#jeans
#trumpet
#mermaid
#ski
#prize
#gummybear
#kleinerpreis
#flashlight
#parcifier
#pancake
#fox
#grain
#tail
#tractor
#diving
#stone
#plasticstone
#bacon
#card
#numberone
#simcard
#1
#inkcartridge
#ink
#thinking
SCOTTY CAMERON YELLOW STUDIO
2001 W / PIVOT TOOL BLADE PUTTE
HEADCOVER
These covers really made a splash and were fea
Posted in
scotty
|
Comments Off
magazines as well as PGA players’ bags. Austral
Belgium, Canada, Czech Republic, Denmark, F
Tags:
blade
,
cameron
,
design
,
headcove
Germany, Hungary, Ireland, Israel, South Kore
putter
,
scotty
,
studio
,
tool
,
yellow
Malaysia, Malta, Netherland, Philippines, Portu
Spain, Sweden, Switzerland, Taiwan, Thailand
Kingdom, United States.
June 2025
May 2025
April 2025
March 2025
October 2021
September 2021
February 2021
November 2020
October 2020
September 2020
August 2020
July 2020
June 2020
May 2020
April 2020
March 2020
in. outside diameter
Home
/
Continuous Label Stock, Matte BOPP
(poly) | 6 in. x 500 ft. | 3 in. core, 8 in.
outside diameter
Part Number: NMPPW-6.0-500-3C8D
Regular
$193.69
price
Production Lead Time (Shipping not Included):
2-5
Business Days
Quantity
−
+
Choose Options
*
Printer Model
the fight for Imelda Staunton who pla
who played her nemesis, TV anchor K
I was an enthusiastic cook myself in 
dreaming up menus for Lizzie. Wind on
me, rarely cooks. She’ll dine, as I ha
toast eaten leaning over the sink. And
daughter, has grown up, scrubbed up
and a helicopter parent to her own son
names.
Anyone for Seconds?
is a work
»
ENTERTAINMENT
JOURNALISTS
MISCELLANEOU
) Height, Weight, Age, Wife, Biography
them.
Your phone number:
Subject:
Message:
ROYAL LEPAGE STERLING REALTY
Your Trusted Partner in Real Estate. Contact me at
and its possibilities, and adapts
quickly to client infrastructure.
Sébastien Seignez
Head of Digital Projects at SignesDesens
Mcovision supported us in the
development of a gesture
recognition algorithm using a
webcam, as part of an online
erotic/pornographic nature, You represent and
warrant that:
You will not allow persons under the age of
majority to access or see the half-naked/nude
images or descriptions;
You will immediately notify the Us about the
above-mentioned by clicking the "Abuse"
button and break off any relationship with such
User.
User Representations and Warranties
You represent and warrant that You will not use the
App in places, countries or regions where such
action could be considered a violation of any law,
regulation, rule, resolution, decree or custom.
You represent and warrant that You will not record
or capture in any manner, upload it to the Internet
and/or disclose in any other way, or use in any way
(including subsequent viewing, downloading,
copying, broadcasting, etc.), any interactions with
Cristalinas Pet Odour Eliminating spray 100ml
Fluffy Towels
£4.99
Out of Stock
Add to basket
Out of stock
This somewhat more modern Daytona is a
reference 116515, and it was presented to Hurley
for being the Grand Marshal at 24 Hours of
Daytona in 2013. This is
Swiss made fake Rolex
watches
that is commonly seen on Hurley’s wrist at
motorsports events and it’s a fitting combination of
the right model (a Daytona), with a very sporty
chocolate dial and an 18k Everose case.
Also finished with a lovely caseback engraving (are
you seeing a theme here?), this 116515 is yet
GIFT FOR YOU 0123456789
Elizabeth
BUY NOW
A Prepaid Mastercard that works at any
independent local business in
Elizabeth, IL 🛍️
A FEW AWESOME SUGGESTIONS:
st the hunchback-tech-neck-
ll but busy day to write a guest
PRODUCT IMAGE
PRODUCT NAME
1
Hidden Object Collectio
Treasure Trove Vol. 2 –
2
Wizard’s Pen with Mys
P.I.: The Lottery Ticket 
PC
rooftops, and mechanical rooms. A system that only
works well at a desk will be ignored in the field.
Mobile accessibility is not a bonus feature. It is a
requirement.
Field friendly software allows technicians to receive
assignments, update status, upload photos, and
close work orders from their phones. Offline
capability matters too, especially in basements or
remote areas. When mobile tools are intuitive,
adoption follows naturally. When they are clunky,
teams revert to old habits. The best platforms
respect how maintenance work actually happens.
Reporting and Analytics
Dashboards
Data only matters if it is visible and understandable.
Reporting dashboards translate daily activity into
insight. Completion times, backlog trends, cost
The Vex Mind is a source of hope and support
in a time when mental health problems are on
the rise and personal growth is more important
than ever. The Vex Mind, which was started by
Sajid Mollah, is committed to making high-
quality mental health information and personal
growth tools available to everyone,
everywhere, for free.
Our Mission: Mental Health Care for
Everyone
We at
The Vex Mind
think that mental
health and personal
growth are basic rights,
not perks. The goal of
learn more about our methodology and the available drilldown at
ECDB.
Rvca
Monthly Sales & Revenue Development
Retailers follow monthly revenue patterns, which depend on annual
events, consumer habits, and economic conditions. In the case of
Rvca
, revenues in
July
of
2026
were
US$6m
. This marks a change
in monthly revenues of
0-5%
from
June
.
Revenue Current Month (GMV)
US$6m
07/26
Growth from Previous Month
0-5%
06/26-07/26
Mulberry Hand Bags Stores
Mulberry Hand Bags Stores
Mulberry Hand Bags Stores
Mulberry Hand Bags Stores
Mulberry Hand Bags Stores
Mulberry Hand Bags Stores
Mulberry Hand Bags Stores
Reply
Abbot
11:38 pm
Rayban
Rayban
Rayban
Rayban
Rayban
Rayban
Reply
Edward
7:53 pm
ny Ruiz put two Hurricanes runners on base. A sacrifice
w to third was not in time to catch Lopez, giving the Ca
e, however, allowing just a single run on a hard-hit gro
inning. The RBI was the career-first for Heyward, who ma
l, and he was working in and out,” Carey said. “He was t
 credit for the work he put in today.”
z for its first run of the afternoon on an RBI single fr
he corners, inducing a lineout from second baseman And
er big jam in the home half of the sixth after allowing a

□ □ □ □ □

DIRECTIONS FOR THIS TASK | Rewrite the rows above so that every "Rayban" becomes "Sunglasses", and leave everything else unchanged.

ANSWER BOX |
#jeans
#trumpet
#mermaid
#ski
#prize
#gummybear
#kleinerpreis
#flashlight
#parcifier
#pancake
#fox
#grain
#tail
#tractor
#diving
#stone
#plasticstone
#bacon
#card
#numberone
#simcard
#1
#inkcartridge
#ink
#thinking
SCOTTY CAMERON YELLOW STUDIO
2001 W / PIVOT TOOL BLADE PUTTE
HEADCOVER
These covers really made a splash and were fea
Posted in
scotty
|
Comments Off
magazines as well as PGA players’ bags. Austral
Belgium, Canada, Czech Republic, Denmark, F
Tags:
blade
,
cameron
,
design
,
headcove
Germany, Hungary, Ireland, Israel, South Kore
putter
,
scotty
,
studio
,
tool
,
yellow
Malaysia, Malta, Netherland, Philippines, Portu
Spain, Sweden, Switzerland, Taiwan, Thailand
Kingdom, United States.
June 2025
May 2025
April 2025
March 2025
October 2021
September 2021
February 2021
November 2020
October 2020
September 2020
August 2020
July 2020
June 2020
May 2020
April 2020
March 2020
in. outside diameter
Home
/
Continuous Label Stock, Matte BOPP
(poly) | 6 in. x 500 ft. | 3 in. core, 8 in.
outside diameter
Part Number: NMPPW-6.0-500-3C8D
Regular
$193.69
price
Production Lead Time (Shipping not Included):
2-5
Business Days
Quantity
−
+
Choose Options
*
Printer Model
the fight for Imelda Staunton who pla
who played her nemesis, TV anchor K
I was an enthusiastic cook myself in 
dreaming up menus for Lizzie. Wind on
me, rarely cooks. She’ll dine, as I ha
toast eaten leaning over the sink. And
daughter, has grown up, scrubbed up
and a helicopter parent to her own son
names.
Anyone for Seconds?
is a work
»
ENTERTAINMENT
JOURNALISTS
MISCELLANEOU
) Height, Weight, Age, Wife, Biography
them.
Your phone number:
Subject:
Message:
ROYAL LEPAGE STERLING REALTY
Your Trusted Partner in Real Estate. Contact me at
and its possibilities, and adapts
quickly to client infrastructure.
Sébastien Seignez
Head of Digital Projects at SignesDesens
Mcovision supported us in the
development of a gesture
recognition algorithm using a
webcam, as part of an online
erotic/pornographic nature, You represent and
warrant that:
You will not allow persons under the age of
majority to access or see the half-naked/nude
images or descriptions;
You will immediately notify the Us about the
above-mentioned by clicking the "Abuse"
button and break off any relationship with such
User.
User Representations and Warranties
You represent and warrant that You will not use the
App in places, countries or regions where such
action could be considered a violation of any law,
regulation, rule, resolution, decree or custom.
You represent and warrant that You will not record
or capture in any manner, upload it to the Internet
and/or disclose in any other way, or use in any way
(including subsequent viewing, downloading,
copying, broadcasting, etc.), any interactions with
Cristalinas Pet Odour Eliminating spray 100ml
Fluffy Towels
£4.99
Out of Stock
Add to basket
Out of stock
This somewhat more modern Daytona is a
reference 116515, and it was presented to Hurley
for being the Grand Marshal at 24 Hours of
Daytona in 2013. This is
Swiss made fake Rolex
watches
that is commonly seen on Hurley’s wrist at
motorsports events and it’s a fitting combination of
the right model (a Daytona), with a very sporty
chocolate dial and an 18k Everose case.
Also finished with a lovely caseback engraving (are
you seeing a theme here?), this 116515 is yet
GIFT FOR YOU 0123456789
Elizabeth
BUY NOW
A Prepaid Mastercard that works at any
independent local business in
Elizabeth, IL 🛍️
A FEW AWESOME SUGGESTIONS:
st the hunchback-tech-neck-
ll but busy day to write a guest
PRODUCT IMAGE
PRODUCT NAME
1
Hidden Object Collectio
Treasure Trove Vol. 2 –
2
Wizard’s Pen with Mys
P.I.: The Lottery Ticket 
PC
rooftops, and mechanical rooms. A system that only
works well at a desk will be ignored in the field.
Mobile accessibility is not a bonus feature. It is a
requirement.
Field friendly software allows technicians to receive
assignments, update status, upload photos, and
close work orders from their phones. Offline
capability matters too, especially in basements or
remote areas. When mobile tools are intuitive,
adoption follows naturally. When they are clunky,
teams revert to old habits. The best platforms
respect how maintenance work actually happens.
Reporting and Analytics
Dashboards
Data only matters if it is visible and understandable.
Reporting dashboards translate daily activity into
insight. Completion times, backlog trends, cost
The Vex Mind is a source of hope and support
in a time when mental health problems are on
the rise and personal growth is more important
than ever. The Vex Mind, which was started by
Sajid Mollah, is committed to making high-
quality mental health information and personal
growth tools available to everyone,
everywhere, for free.
Our Mission: Mental Health Care for
Everyone
We at
The Vex Mind
think that mental
health and personal
growth are basic rights,
not perks. The goal of
learn more about our methodology and the available drilldown at
ECDB.
Rvca
Monthly Sales & Revenue Development
Retailers follow monthly revenue patterns, which depend on annual
events, consumer habits, and economic conditions. In the case of
Rvca
, revenues in
July
of
2026
were
US$6m
. This marks a change
in monthly revenues of
0-5%
from
June
.
Revenue Current Month (GMV)
US$6m
07/26
Growth from Previous Month
0-5%
06/26-07/26
Mulberry Hand Bags Stores
Mulberry Hand Bags Stores
Mulberry Hand Bags Stores
Mulberry Hand Bags Stores
Mulberry Hand Bags Stores
Mulberry Hand Bags Stores
Mulberry Hand Bags Stores
Reply
Abbot
11:38 pm
Sunglasses
Sunglasses
Sunglasses
Sunglasses
Sunglasses
Sunglasses
Reply
Edward
7:53 pm
ny Ruiz put two Hurricanes runners on base. A sacrifice
w to third was not in time to catch Lopez, giving the Ca
e, however, allowing just a single run on a hard-hit gro
inning. The RBI was the career-first for Heyward, who ma
l, and he was working in and out,” Carey said. “He was t
 credit for the work he put in today.”
z for its first run of the afternoon on an RBI single fr
he corners, inducing a lineout from second baseman And
er big jam in the home half of the sixth after allowing a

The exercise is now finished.